Employee Retention Statistics: The Takeaway
Although employee retention in some countries and industries is way below average, it’s not all bad news. Companies can learn how to beat the odds with retention by understanding employee behavior and creating a work environment with a strong employee value proposition.
Employee happiness at work statistics show that employers should anticipate what workers value the most to satisfy their needs. Recognizing and rewarding employees is an effective way of achieving that. By doing so, employers can retain employees and save substantial amounts of money.
Frequently Asked Questions
What is a good employee retention percentage?
Employee retention requires a minimum of 90% to be considered good. In addition, companies need to aim at an average turnover rate of 10% that comprises under-performing employees. Yet, a good retention percentage varies by the industry and calculation method used. In that case, rates anywhere from 70% to 85% are considered acceptable, replacing around 20% of workers.
Job satisfaction, happiness, and excellent communication among coworkers and senior management are some of the many aspects companies need to take care of when retaining their workforce.
What is the difference between retention rate and turnover rate?
Contrary to popular belief, retention and turnover are not polar opposites. Simply put, employee retention refers to both the rate at which individuals stay with a business over a specific time and the strategies used to keep them there. On the other hand, turnover rates include all the employees leaving the company over that same period, voluntarily or not.
Apart from that, there are three critical differences—retention doesn’t include newly hired employees, some organizations exclude involuntary turnover from their calculations, and turnover is usually viewed quarterly or monthly, depending on the company’s needs.
What industry has the highest employee turnover?
With a whopping 352%, staffing is the industry with the highest turnover rate. Hotels are in second place with a turnover rate fluctuating between 60% to 300%. These statistics are expected, considering that workers in these sectors sign temporary or seasonal contracts.
The retail industry and, more specifically, the supermarket and fast-food sectors share the same average turnover rate, standing at 100%. During the Christmas holidays, an increased number of young employees (usually high school graduates or college students) join the business.
What is the average cost of replacing an employee?
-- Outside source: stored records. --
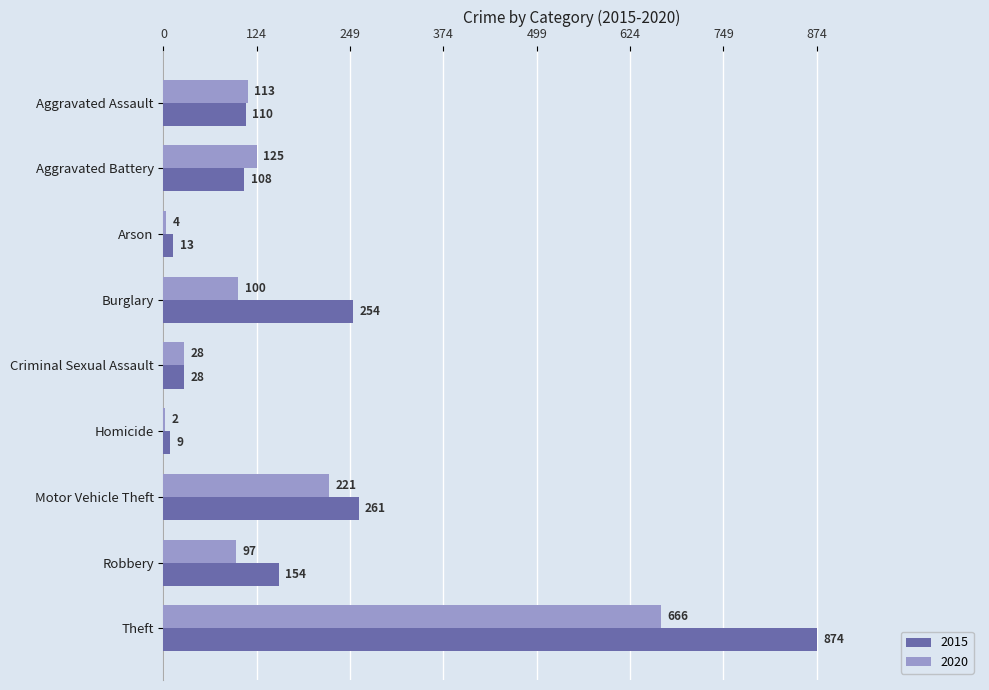

Which category has the highest value across all series?

Theft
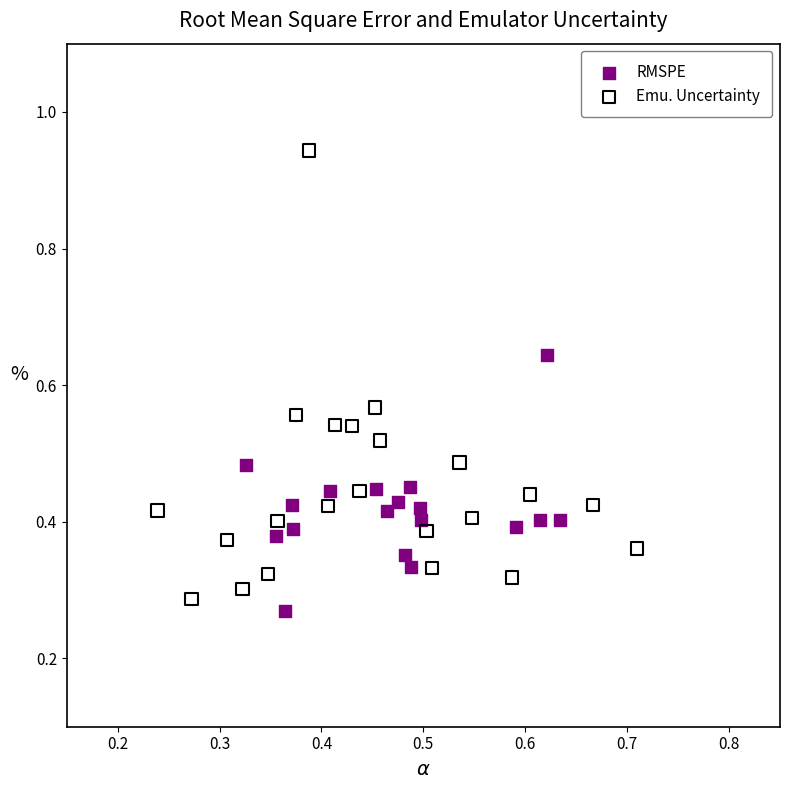

Which series contains the lowest Y value?

RMSPE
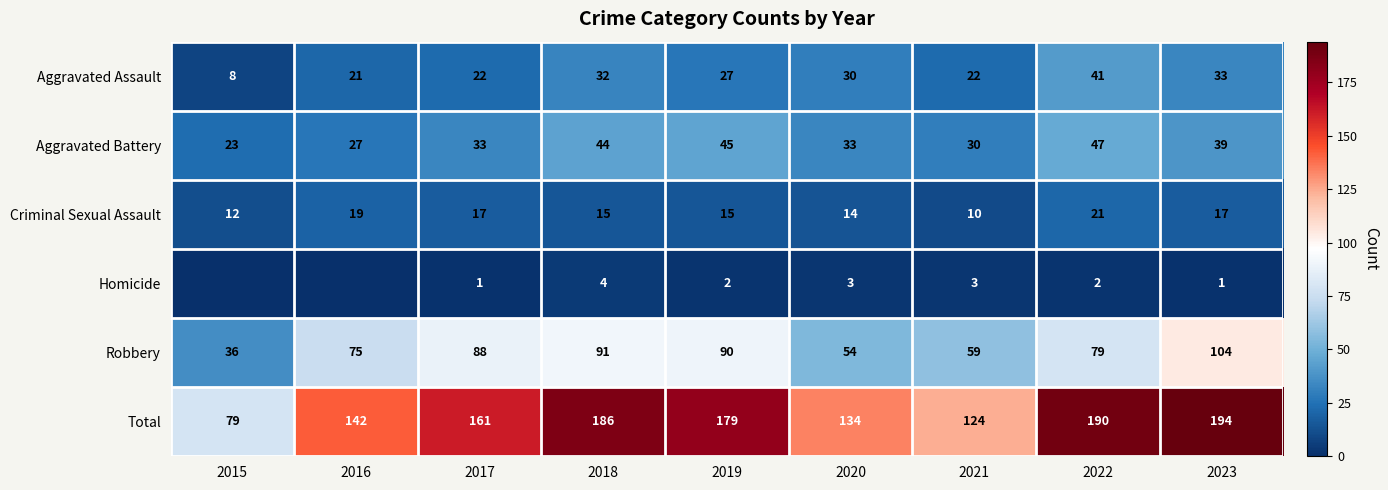

Which category has the lowest value in the Total series?

2015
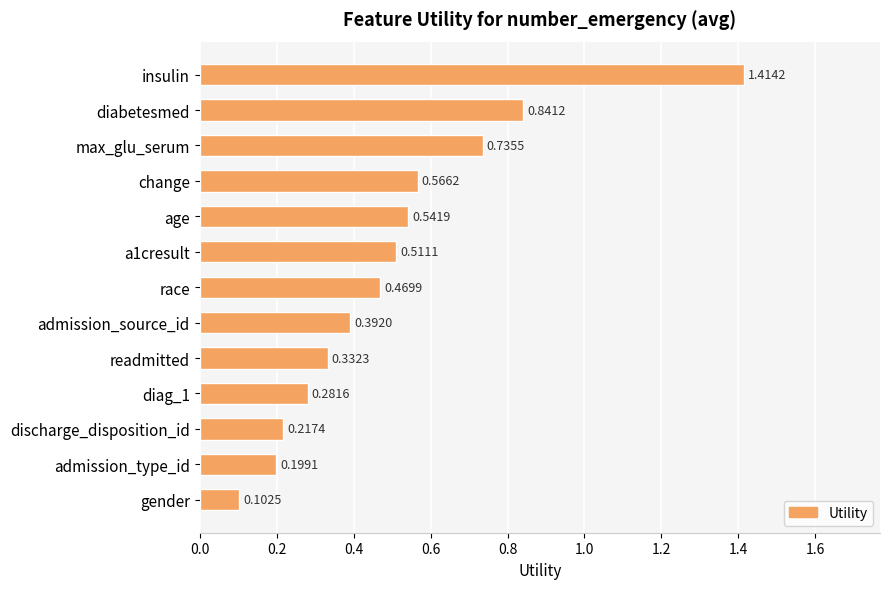

What is the difference between the maximum and minimum values?

1.3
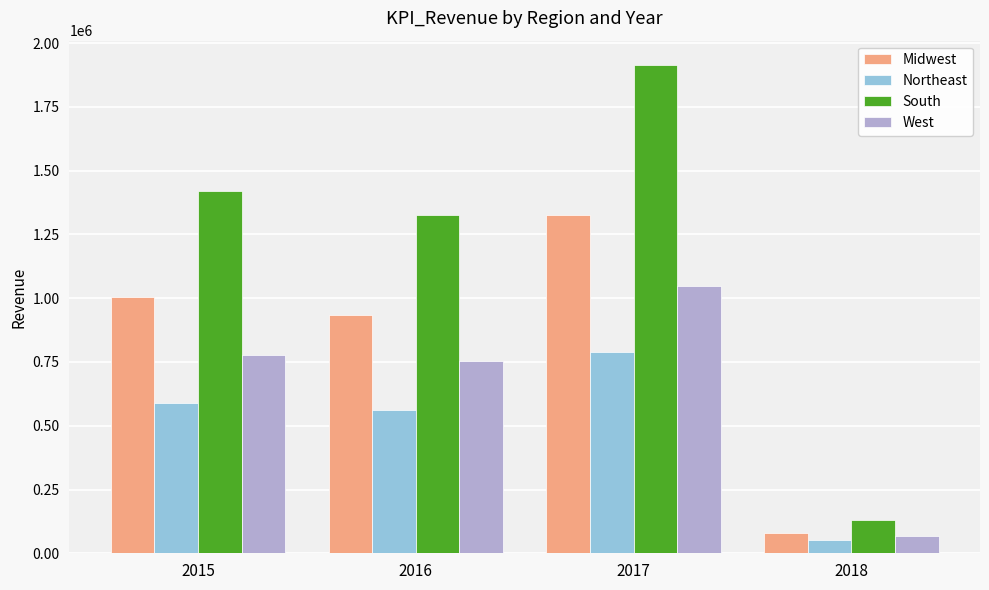

Which series has the largest total across all categories?

South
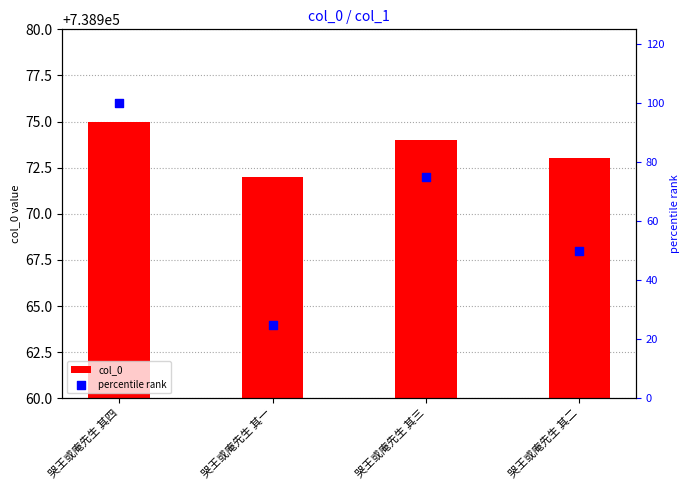

What is the total value across all series at 哭王或庵先生 其四?

739075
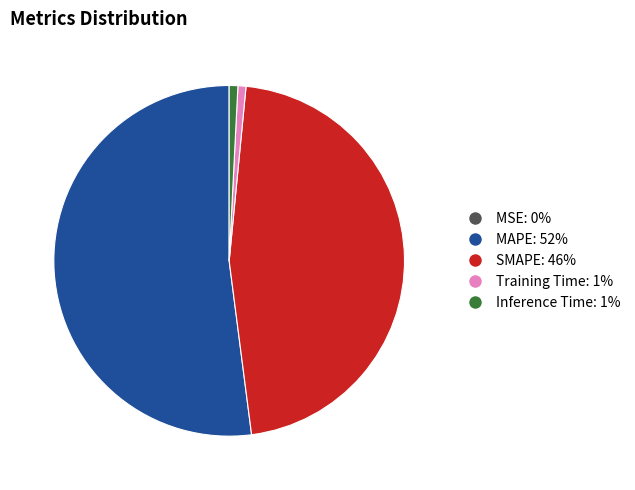

Which category has the biggest portion of the pie?

MAPE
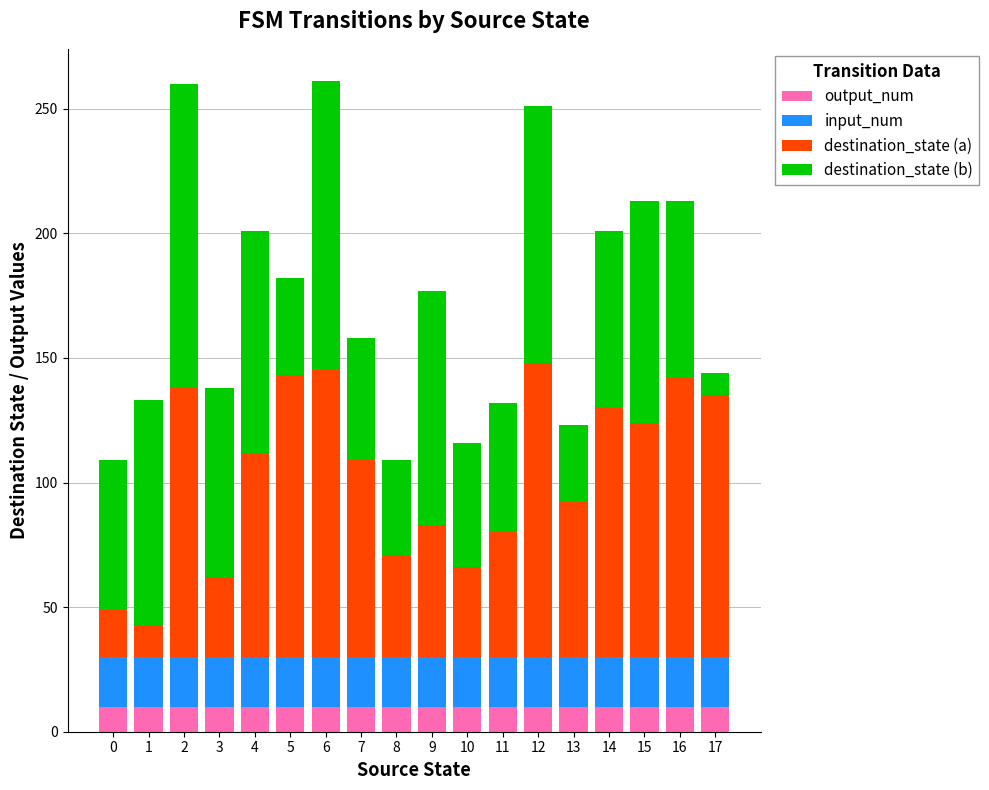

What is the total value across all series at 16?

213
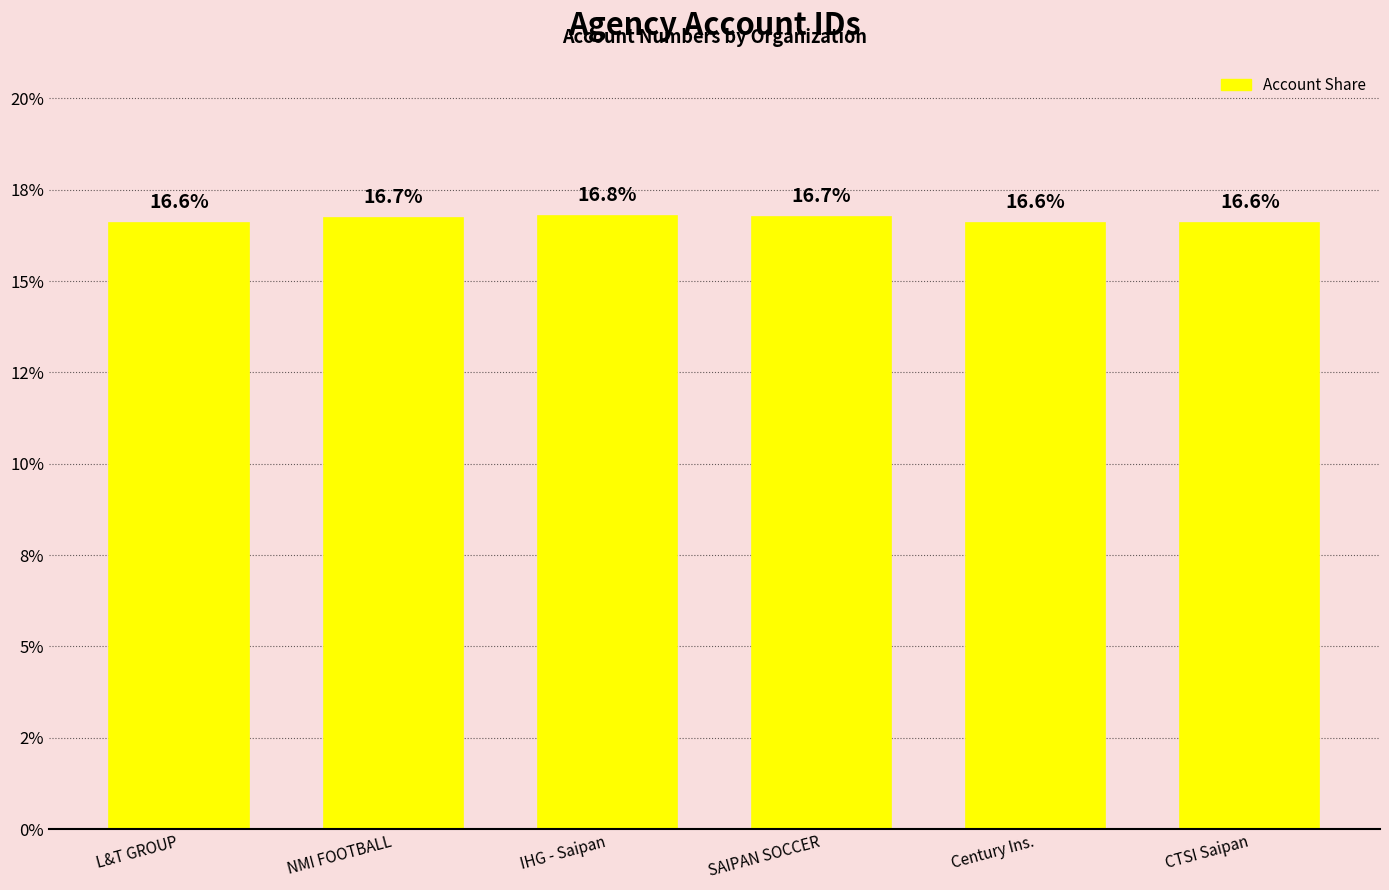

List the labels in order of value, smallest first.

Century Ins., CTSI Saipan, L&T GROUP, NMI FOOTBALL, SAIPAN SOCCER, IHG - Saipan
Unfortunately, it’s very common for businesses to lose top talent due to a toxic work environment or lack of communication and benefits. Unfortunately, losing valuable talents translates into losing the best problem solvers, affecting the team morale at the same time.
According to the latest employee retention statistics, replacing an individual employee can cost the company an arm and a leg—from one-half to twice the employee’s annual salary.